Thursday, May 09, 2019

Carion’s My Son

When a child is missing and presumed kidnapped, any parent can turn into Liam Neeson in Taken, even a French journalist. Frankly, it is not such a dramatic transformation in the case of Julien Perrin. He has a rather murky backstory and a hair-trigger temper. Perrin will do whatever it takes to find his seven-year-old boy Mathys, regardless of consequences, throughout Christian Carion’s lean French thriller My Son, which opens tomorrow in New York.

As usual, Perrin was on assignment when Mathys disappeared, but he made haste to the mountainous village when his ex-wife Marie Blanchard called. He tries to be supportive, but things are weird between them. Perrin probably still has some residual affection for her, but her new partner, Gregoire Rochas is a different story entirely. The concerned father takes an instant disliking to Rochas and soon starts to suspect he could be complicit in Mathys’ disappearance (based mainly on instinct rather than evidence).

Although everyone wants Perrin to settle down, he continues to pursue his maverick investigation, like a bull in a china shop. There will indeed be some big third act twists and revelation, but My Son is more about the hunt than unmasking the villains. Regardless, Carion and co-screenwriter Laure Irrmann spring a decidedly sinister conclusion to the film.

Guillaume Canet really seethes and fumes as Perrin. It is a viscerally powerful performance that so dominates the film, it feels like a solo show (like Tom Hardy in Locke), even though there are other actors present. Arguably, Canet’s work also vindicates the method school of acting, due to Carion’s unusual strategy. Instead of supply notes and backstory, Carion withheld all information from Canet, including the script, allowing him to experience each twist and turn in real time.

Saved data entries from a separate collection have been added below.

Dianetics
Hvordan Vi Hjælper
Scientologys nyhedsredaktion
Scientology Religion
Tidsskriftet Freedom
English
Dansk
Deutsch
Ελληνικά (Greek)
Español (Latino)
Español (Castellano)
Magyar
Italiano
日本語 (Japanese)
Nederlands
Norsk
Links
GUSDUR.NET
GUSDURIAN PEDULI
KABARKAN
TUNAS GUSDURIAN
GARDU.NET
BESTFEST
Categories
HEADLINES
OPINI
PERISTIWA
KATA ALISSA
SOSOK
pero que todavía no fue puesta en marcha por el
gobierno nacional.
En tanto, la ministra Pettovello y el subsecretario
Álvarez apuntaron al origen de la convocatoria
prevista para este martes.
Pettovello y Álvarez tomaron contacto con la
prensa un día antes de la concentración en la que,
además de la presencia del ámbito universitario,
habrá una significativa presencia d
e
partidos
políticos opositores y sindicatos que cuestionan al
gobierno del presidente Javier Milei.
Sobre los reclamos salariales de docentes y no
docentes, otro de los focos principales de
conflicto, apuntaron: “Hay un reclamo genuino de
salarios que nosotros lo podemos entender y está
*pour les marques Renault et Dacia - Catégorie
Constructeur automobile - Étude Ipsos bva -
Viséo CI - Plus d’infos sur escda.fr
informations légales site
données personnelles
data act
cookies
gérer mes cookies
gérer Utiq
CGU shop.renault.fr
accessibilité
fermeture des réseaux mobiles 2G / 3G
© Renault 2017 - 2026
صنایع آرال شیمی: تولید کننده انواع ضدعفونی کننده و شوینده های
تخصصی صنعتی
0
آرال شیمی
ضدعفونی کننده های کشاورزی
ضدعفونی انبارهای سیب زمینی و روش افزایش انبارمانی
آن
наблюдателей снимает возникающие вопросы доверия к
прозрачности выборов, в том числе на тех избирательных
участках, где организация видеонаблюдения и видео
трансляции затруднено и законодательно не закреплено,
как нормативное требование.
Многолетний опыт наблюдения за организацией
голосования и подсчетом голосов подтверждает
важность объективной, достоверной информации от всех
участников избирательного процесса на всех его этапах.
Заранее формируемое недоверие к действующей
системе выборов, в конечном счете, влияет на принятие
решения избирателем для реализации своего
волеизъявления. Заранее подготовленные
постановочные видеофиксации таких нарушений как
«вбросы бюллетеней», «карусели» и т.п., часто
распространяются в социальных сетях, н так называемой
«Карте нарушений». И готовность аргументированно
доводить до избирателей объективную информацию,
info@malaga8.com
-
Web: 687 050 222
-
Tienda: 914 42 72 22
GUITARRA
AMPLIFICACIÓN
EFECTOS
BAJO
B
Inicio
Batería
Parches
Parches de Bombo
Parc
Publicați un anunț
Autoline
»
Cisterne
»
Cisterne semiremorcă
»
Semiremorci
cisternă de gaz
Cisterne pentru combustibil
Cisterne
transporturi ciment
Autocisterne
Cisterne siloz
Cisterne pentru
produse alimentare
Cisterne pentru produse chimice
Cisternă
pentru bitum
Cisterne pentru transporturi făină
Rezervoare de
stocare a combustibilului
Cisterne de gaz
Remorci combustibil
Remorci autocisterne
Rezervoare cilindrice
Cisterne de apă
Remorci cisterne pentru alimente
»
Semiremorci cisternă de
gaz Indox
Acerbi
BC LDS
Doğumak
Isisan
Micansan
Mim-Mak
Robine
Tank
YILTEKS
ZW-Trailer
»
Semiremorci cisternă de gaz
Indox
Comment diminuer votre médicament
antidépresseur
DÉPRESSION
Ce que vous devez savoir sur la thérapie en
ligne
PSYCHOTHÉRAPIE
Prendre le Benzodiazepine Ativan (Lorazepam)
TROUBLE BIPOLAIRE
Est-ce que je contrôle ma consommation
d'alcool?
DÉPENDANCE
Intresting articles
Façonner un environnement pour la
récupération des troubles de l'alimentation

Melanie Laurent does a nice enough job as Blanchard, but she just cannot compare to Canet. On the other hand, Olivier de Benoist is all kinds of creepy and distasteful as the suspicious Rochas. We really cannot blame Perrin if he leaps to conclusions.

This is a wiry, stripped down film that nicely maintains the brooding French thriller tradition. Carion’s unconventional method of directing Canet has been a good publicity hook for the film, but it never comes across as gimmicky to viewers. Highly recommended for fans of French cinema and edgy thrillers, My Son opens tomorrow (5/10) in New York, at the Quad Cinema.